課題一覧 →
a: 抜粋箇所では、インターネットが発達してSNSが浸透した結果、何が随分と簡単になったと述べていますか。
b: 抜粋箇所から、「インターネットが発達して、S」で始まり「るだけの余裕があるだろうか。」で終わる部分を、一字も変えずに書き写してください。

抜粋箇所 →
◇ ◇ ◇ ◇
インターネットが発達して、SNSが浸透して、なにかを言うことが随分と簡単になった。僕もその恩恵を受けているひとりだ。だけど、誰もが権利を持った結果、すこし厄介なことにもなってきた。

「本当っぽいこと」「正しいっぽいこと」を振りかざして、忘れていることはないだろうか。SNSで議論が巻き起こった時、上手いこと要点をまとめたり、落としどころをみつけたりする人がいる。優しく綺麗で詩的な言葉で誰も傷つかないような言葉を綴る人がいる。きっとあなたは正しい。でも、それはほんとうにあなたが思っていることだったのかな。

たしかに、本音っぽい素振りはしている。言葉選びも文章構成も上手だ。意味がスっと入ってくる。その説得力に大衆は圧倒され、賛同する。共感の声で溢れる。それを拠り所にして自分が正しいと確認して、安堵しているようだ。果たしてそこに実感はあるだろうか。あなたの声である、ざらついた実感はあるだろうか。データでは満たされない空洞に、気づけるだけの余裕があるだろうか。
◇ ◇ ◇ ◇
提供情報 →
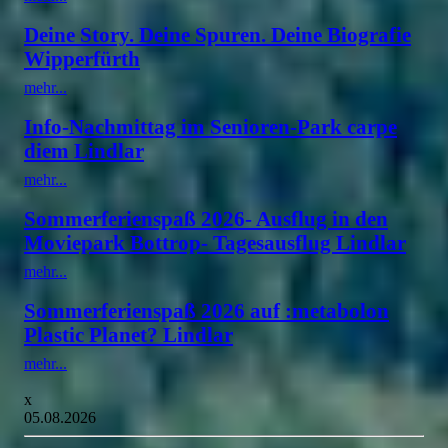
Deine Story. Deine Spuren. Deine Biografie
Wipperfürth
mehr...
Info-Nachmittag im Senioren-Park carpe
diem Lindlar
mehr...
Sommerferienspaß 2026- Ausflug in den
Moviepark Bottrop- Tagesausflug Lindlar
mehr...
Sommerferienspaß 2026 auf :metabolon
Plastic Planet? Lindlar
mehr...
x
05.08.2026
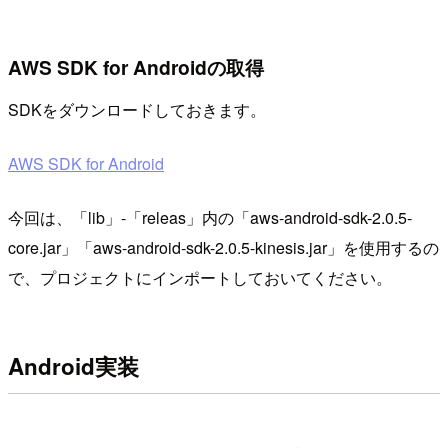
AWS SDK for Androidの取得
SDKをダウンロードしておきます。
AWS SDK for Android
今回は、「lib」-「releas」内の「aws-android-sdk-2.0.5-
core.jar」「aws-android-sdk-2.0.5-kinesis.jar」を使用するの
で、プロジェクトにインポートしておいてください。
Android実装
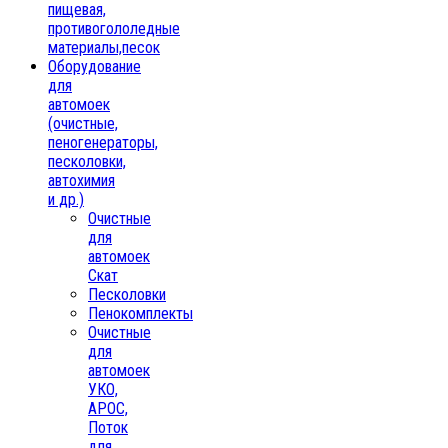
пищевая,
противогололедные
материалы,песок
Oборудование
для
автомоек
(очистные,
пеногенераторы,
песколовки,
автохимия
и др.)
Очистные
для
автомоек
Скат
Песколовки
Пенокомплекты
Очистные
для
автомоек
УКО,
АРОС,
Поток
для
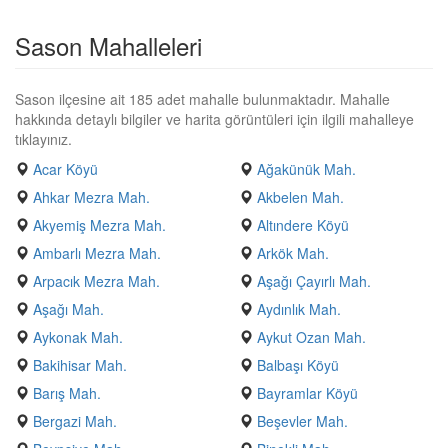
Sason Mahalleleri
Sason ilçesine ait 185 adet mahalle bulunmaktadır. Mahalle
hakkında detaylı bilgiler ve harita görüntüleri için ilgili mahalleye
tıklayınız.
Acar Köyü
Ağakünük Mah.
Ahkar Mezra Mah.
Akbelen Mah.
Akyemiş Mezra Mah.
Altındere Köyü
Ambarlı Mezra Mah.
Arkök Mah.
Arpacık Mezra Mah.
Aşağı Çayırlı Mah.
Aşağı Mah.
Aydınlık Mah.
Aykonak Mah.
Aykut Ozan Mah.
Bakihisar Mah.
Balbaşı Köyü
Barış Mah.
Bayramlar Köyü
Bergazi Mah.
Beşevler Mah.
◇ ◇ ◇ ◇
解答一覧 →
a: なにかを言うこと。

b:
インターネットが発達して、SNSが浸透して、なにかを言うことが随分と簡単になった。僕もその恩恵を受けているひとりだ。だけど、誰もが権利を持った結果、すこし厄介なことにもなってきた。

「本当っぽいこと」「正しいっぽいこと」を振りかざして、忘れていることはないだろうか。SNSで議論が巻き起こった時、上手いこと要点をまとめたり、落としどころをみつけたりする人がいる。優しく綺麗で詩的な言葉で誰も傷つかないような言葉を綴る人がいる。きっとあなたは正しい。でも、それはほんとうにあなたが思っていることだったのかな。

たしかに、本音っぽい素振りはしている。言葉選びも文章構成も上手だ。意味がスっと入ってくる。その説得力に大衆は圧倒され、賛同する。共感の声で溢れる。それを拠り所にして自分が正しいと確認して、安堵しているようだ。果たしてそこに実感はあるだろうか。あなたの声である、ざらついた実感はあるだろうか。データでは満たされない空洞に、気づけるだけの余裕があるだろうか。